A new Iditarod champion has been crowned. Bethel musher Pete Kaiser’s team of eight dogs crossed under the Burled Arch in Nome at 3:39 a.m.
A boisterous crowd of friends and family from the Bethel area traveled to Nome to celebrate Kaiser’s victory. The 31-year-old wins $50,000 and a new truck. It’s a career highlight for Kaiser, who has raced the Iditarod each year since 2010. On three separate occasions he’s placed as high as 5th, but this is his first win. The team’s run took 9 days 12 hours and 39 minutes.
Kaiser had to hold off Joar Leifseth Ulsom, the defending champion, who surged on the final run in from White Mountain to trim 30 minutes of Kaiser’s 42-minute edge. The 1,000-mile race came down to 12 minutes. Leifseth Ulsom arrived in Nome at 3:51 a.m.
It was a chaotic scene in the chute as the two dog teams parked side by side. Pete Kaiser’s dad fed the team a snack of frozen meat and dragged the sled, quickly moving the team over to give Leifseth Ulsom space. After Leifseth Ulsom was checked in, the party continued with champagne bottles, songs, and cheers.

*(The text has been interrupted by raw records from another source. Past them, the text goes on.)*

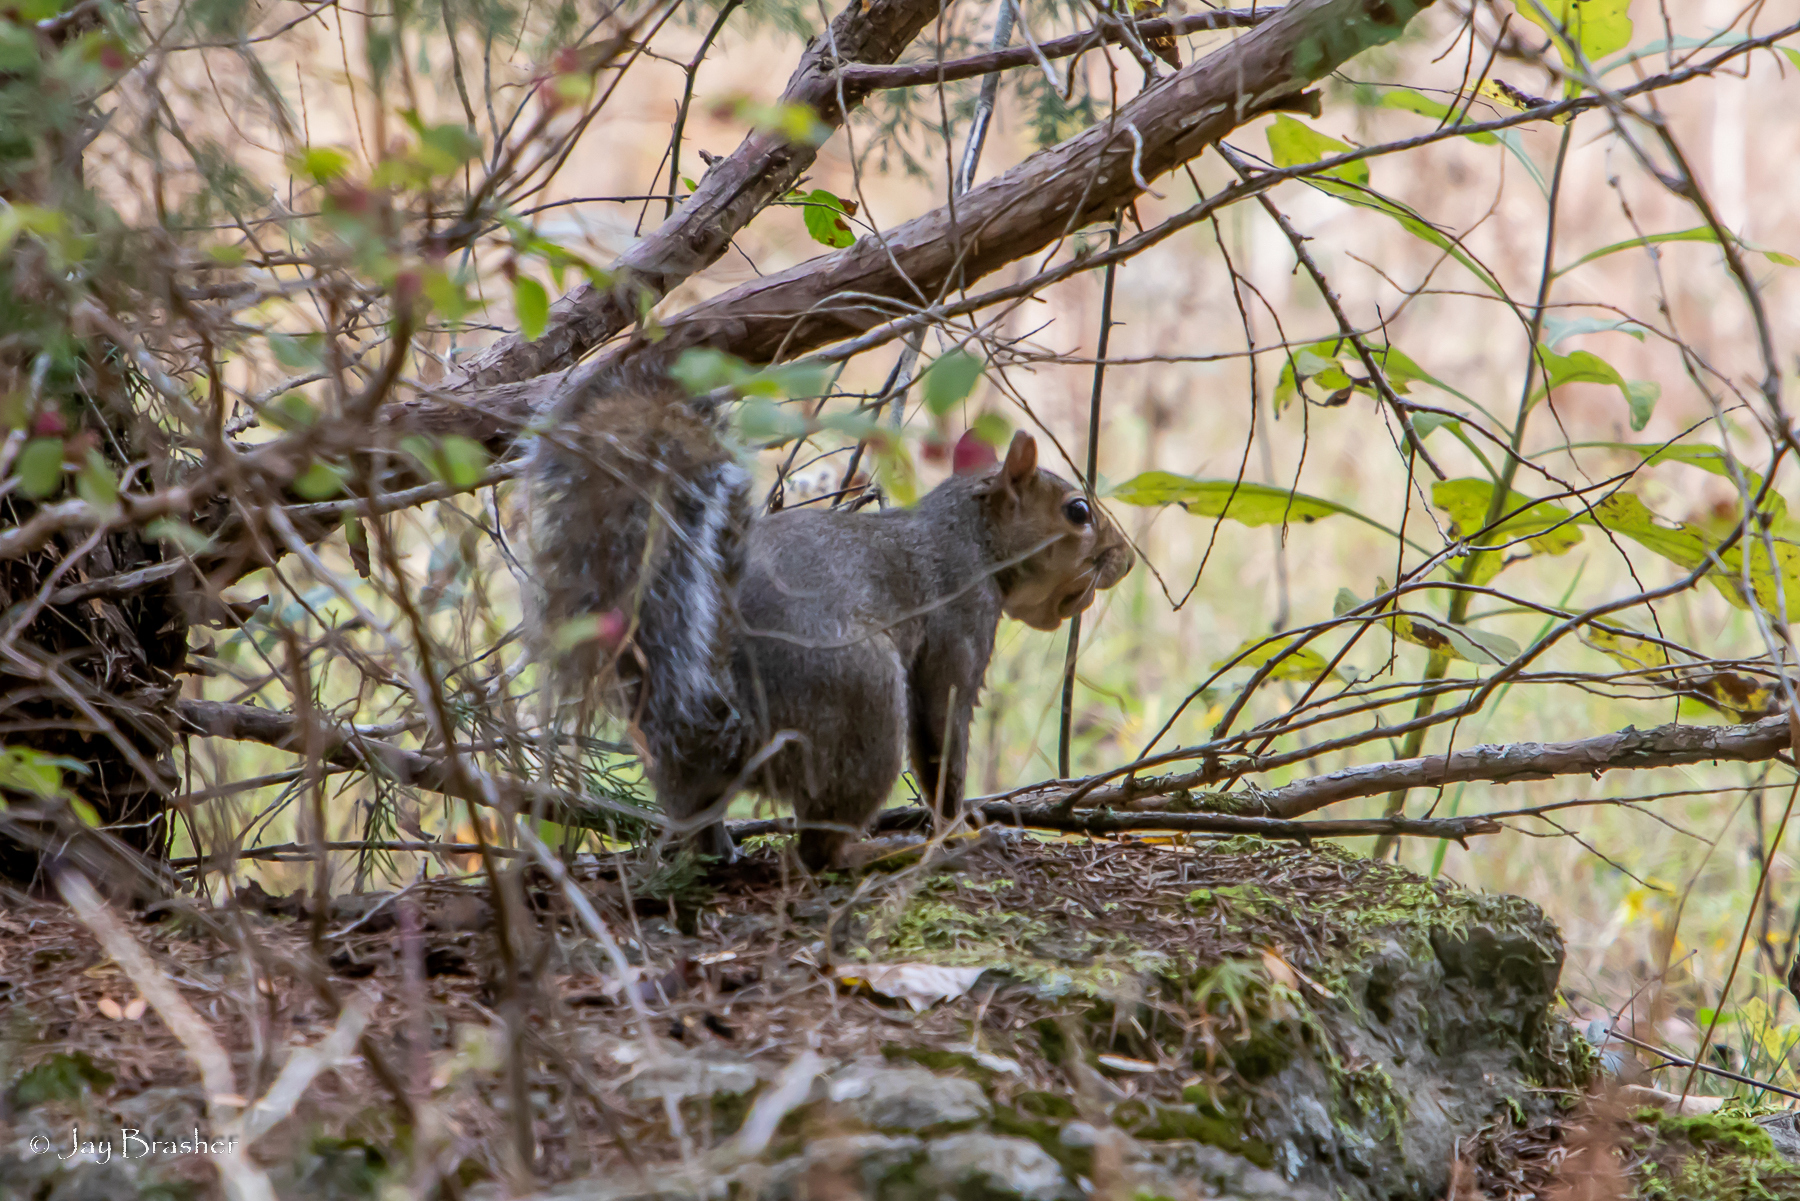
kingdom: Animalia
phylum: Chordata
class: Mammalia
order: Rodentia
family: Sciuridae
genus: Sciurus
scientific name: Sciurus carolinensis
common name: Eastern gray squirrel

“Pete! Pete! Pete! Pete!” the fans cheered.
Kaiser is the first competitor from western Alaska to win the race since Kotzebue musher John Baker’s 2011 victory. He’s the only winner hailing from the Yukon-Kuskokwim Delta, with the one exception of Dick Wilmarth, who came in first during the inaugural Iditarod in 1973 when he lived in Red Devil. Kaiser is the first Iditarod champion with Yupik roots. He hopes his win will help spark an interest in the Delta and beyond.
“Not just Yupik people but all of the rural Native people from Western Alaska or anywhere in the state, for that matter, it really doesn’t matter,” Kaiser said. “Anybody who can get a kick out of this, that’s awesome.”
Kaiser was raised around sled dogs in Bethel. His father raced dogs in local races before he was born. As a child he got interested in dogs and began training with his family. By the time he was a senior in high school, he was winning local races like the Akiak Dash.
Kaiser’s racing style has tended to be conservative during the early parts of the race, in which he banks extra rest and ensures that his team will have speed when the opportunities arise. It was a variation of that style that positioned Kaiser for the victory in 2019.
“I generally have kind of an idea of what I’m gonna do, but it’s not set in stone,” Kaiser said. “A run can take five hours on a good trail and eight hours on a bad trail, just like this race played out. I mean, all these runs turned out to be two or three hours longer than they could have been on a long trail, so you gotta be able to adjust your race accordingly, I feel. If you just have something put pen to paper what you’re gonna do, no matter what, I don’t think it’s gonna work out so well.”
Kaiser raced a bit behind the leaders for the early and midsection of the race, preparing for the right time to show off his team’s speed. It was on the approach to the coast and the final few hundred miles of trail that he made his mark. Kaiser waited until Kaltag to take his mandatory 8-hour rest on the Yukon River. It was on that last push up the Yukon that his team hit a critical stride.
“We just got some trail that the team really likes and we didn’t see much of that this race,” Kaiser said. “My team really likes hard, fast trails where they can go fast, and that was probably the best type of trail for that kind of race, so when they got on that they really wanted to roar. And actually held ‘em back for most of that run.”
With fresh rest in his dogs, he was still three hours behind the race leader Petit, but running fast at the right time.
He matched Petit for the fastest run time to Shaktoolik, and after that checkpoint is when the race broke open. Petit’s dogs stalled on the ice between Shaktoolik and Koyuk, costing Petit his race, but clearing the way for Kaiser and Leifseth Ulsom to battle for the win. Kaiser says as he passed Petit going up the coast he knew things weren’t going well for his competitor.
“I had an idea when I got there that something was going on,” Kaiser said. “I said, ‘Hi,’ and he said, “Hi,’ and that was it.”
On the windy push up to Koyuk, Kaiser again led the field. He gained an hour on Leifseth Ulsom into Koyuk. From there, Kaiser needed to maintain an edge on the athletic Leifseth Ulsom, which over the next few runs resulted in the first title for the Bethel musher.
As Kaiser rested after his win, Jessie Royer mushed in and out of Safety, the last checkpoint before Nome, running in third place. In fourth, Aliy Zirkle was between White Mountain at the time.
And if Royer, Zirkle and Fairbanks musher Paige Drobny — sitting in 7th in White Mountain — maintain their positions, it’ll be the first time ever that three women have finished in the top 10. It’ll also be an enormous leap up the standings for Drobny, who, in four previous Iditarod finishes has never placed higher than 25th.